• Jun 6, 2014

The California Gold Rush

Striking it rich

The origins of the Golden State

by Gabriela Schneider

In The Way West, Mom likes to emphasize her connection to the brave and determined homesteaders of the old west, the people who persevered through dangers and struggles to build new lives for their families. The pioneer spirit is certainly an enduring idea in the culture of California and the United States, but as Mom’s daughter Meesh points out in the play, it was not all so idealistic: “it’s really about … People coming out here and trying to make a quick buck.” Manifest Destiny had a mercenary aspect, and nowhere was that more clearly embodied than in the California Gold Rush.

James Marshall found the nugget that would launch the Gold Rush in January of 1848, in the waters of the American River at Sutter’s Mill near what is now Sacramento. Even though news traveled slowly in those days, Marshall and Sutter could not keep the gold a secret for long. By 1849 word of gold had reached the eastern US, and California was suddenly inundated with people, nicknamed “forty-niners” after the year they arrived. The California Gold Rush has been called the largest mass migration in history. In 1848, there were about 8,000 non-native settlers in the region, but over the next seven years, 300,000 people came to California. Perhaps half came overland on the pioneer trails, and the rest reached the west coast by ship, sailing around Cape Horn from the east coast and Europe or across the Pacific from China and Australia. Shortly after the first gold had been discovered, California became a US territory as part of the peace treaty ending the Mexican-American War; just two years later, in 1850, it became a US state.

Many sources claim the earliest prospectors could pick up gold nuggets right off the ground. As outrageous as that sounds, it is certainly true that since gold was concentrated in the riverbeds it was easy to extract by simple methods such as panning, which required no expensive equipment or special training. The gold in the rivers was so easy to get to that gold production peaked very quickly and then declined within a few years. Once more technically advanced mining methods came into use, mining companies made most of the profits, and by 1855 the Gold Rush was over.
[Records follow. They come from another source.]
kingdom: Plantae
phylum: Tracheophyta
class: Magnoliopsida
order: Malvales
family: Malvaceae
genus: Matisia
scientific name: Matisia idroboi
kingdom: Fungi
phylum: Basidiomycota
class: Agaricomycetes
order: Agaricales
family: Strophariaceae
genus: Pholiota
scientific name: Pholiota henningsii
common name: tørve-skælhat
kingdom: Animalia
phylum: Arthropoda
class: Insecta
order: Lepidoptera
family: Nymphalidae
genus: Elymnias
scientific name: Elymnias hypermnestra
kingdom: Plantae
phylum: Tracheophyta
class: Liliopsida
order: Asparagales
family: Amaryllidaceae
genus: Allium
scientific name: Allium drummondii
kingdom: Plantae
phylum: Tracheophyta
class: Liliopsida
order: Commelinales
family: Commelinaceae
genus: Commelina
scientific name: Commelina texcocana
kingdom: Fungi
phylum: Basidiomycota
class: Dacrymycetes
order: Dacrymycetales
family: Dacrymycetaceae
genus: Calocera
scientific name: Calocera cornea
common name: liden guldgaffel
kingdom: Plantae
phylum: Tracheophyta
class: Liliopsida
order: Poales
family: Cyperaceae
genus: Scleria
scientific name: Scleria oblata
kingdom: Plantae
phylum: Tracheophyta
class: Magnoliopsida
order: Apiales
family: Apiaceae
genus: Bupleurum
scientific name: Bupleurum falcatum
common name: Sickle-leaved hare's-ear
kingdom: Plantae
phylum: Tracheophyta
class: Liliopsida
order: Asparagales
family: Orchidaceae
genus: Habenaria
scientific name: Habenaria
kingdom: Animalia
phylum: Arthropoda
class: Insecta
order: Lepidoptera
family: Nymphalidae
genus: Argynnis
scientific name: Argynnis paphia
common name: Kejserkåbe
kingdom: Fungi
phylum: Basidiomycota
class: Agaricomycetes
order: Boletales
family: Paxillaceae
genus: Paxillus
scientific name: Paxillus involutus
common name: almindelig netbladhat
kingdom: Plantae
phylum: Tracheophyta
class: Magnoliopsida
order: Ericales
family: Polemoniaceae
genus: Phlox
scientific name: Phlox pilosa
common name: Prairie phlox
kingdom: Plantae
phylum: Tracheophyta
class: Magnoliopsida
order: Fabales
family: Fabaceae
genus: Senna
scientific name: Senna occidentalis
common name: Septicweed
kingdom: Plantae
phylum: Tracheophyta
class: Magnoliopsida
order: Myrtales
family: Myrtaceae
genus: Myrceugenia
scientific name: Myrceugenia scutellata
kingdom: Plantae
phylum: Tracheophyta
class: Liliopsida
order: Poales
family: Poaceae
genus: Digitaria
Although the Gold Rush was not a speculative bubble per se, it followed a similar pattern of unsustainable growth, and set a cultural precedent for later bubbles. The feverish obsession with which people flocked to California to try their luck at gold mining became a part of the state’s identity—a California Dream. Whereas the original American Dream, based on the worldview of the Puritans, promised contentment and progress in exchange for hard work, the California Dream offered a tantalizing prospect of striking it rich or making it big. The Way West portrays the bubble mentality that led to the economic upheavals of the last decade as part of the legacy of this California Dream. While Mom’s stories of the pioneers are rooted in the original American Dream of earning one’s success, Meesh’s more biting interpretation exposes an uncomfortable truth of the Golden State. Sometimes the California Dream works; even when the prospectors themselves failed to strike it rich, the businesses that sprang up around them established a functioning economy for the new state, just as today Hollywood and Silicon Valley are centers of prosperity even though success there proves to be a pipe dream for many individuals. Sometimes, however, the dream is a bust for everyone, and the housing crash was so widespread and so damaging that it calls the entire foundation of the dream into question.